Much of Domtar’s sustainable forestry management occurs out of the public eye, often on large tracts of land that are miles away from neighborhoods and commercial development. As a result, our tree harvesting operations usually have minimal impact on nearby residents. But urban tree harvesting requires a unique approach.
In the nearly 20-year period that it takes for trees to mature for harvest, the landscape can change, sometimes dramatically. The area around our Windsor Mill is a good example.
Domtar owns and manages about 400,000 acres of forestland located near the mill. But that forestland provides only about 15 percent of the fiber the mill needs. In the mid-90s, to meet our growing fiber needs, the mill acquired several plots of fallow farmland in rural southern Quebec.

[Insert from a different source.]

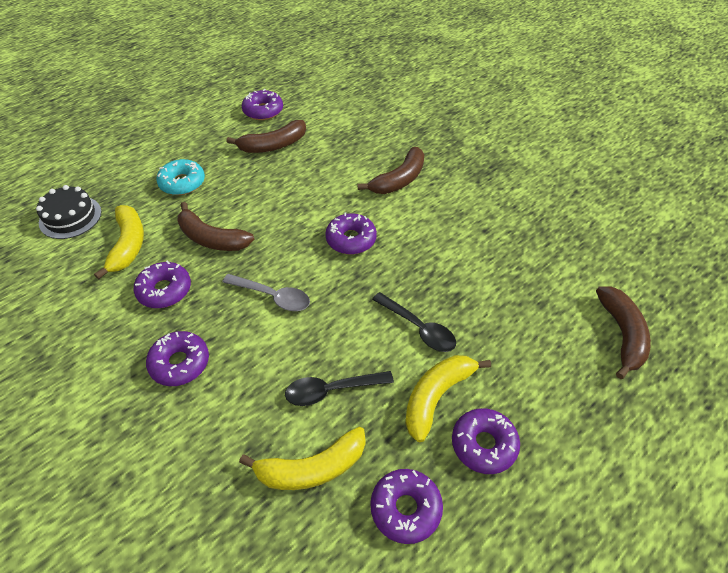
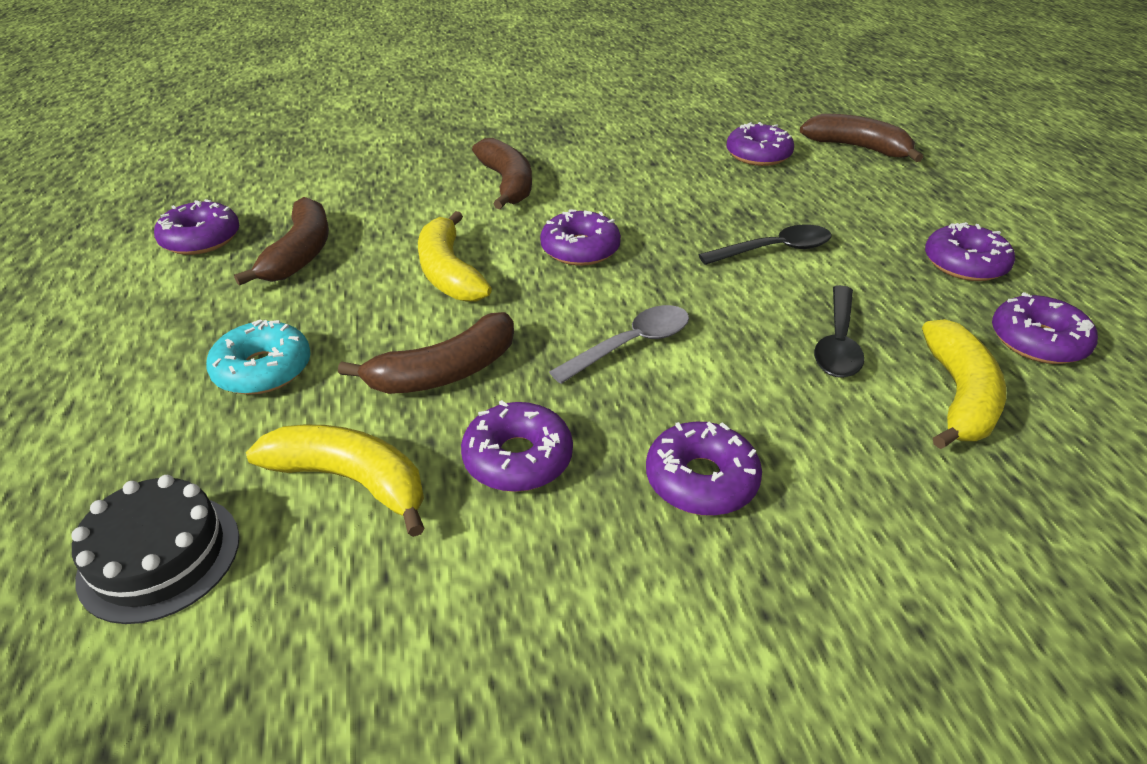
camera: 60 degrees left, 10 degrees down
yellow banana [405,355,491,442] -> yellow banana moved to [418,211,492,302]
none -> purple donut [726,122,794,166]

The land was near a road, which offered easy access to the trees that we planted.
Over the next 20 years — roughly the amount of time it takes for a newly planted hybrid poplar tree to reach maturity — the area became much more developed, turning a rural plantation into an urban forest.
“Our biggest challenge is to demystify forest management for the general public,” says Patrick Cartier, Windsor Mill’s woodland and forest operations superintendent. “There is obviously less impact on the public when harvesting in forests and rural settings, where people — including many avid hunters and fishermen — understand how the harvest cycle works. Harvesting an urban plantation, however, is a more delicate matter.”
Urban tree harvesting requires good communication with the public. So when our 50-acre plantation near a subdivision in Sherbrooke, the largest city in the region, was ready for harvest in February of this year, Windsor Mill informed the community and explained the mill’s urban tree harvesting practices.
The mill began by placing a large sign on the land letting people know about the urban tree harvesting almost a year in advance. It also distributed flyers throughout the neighborhood that explained the tree harvesting process and referred residents to a website for more information.
Windsor Mill officials also held meetings with local elected officials and reached out to a local reporter known for his environmental interests to explain the harvest and Domtar’s commitment to sustainable forestry management.
“All these things allow the public to gain a better understanding of our [tree harvesting] strategy and provide a lot of clarification on a subject that can sometimes be controversial,” says Cartier. “Most people have a good reaction and are understanding. They are pleased to see the effort Domtar puts into notifying them.”
Perhaps the public’s favorite bit of news about the urban tree harvesting concerns the mill’s circular economy, which turns waste into nutrients that are returned to the land to grow more trees. Just two months after the land was fully harvested in March, Domtar worked with 50 local high school students, volunteers and forest workers to replant the area with 15,000 trees in two days.
“They appreciate the land is not left bare for very long, and they understand that once replanted, the land won’t be disturbed again for another 15 or 20 years,” explains Cartier.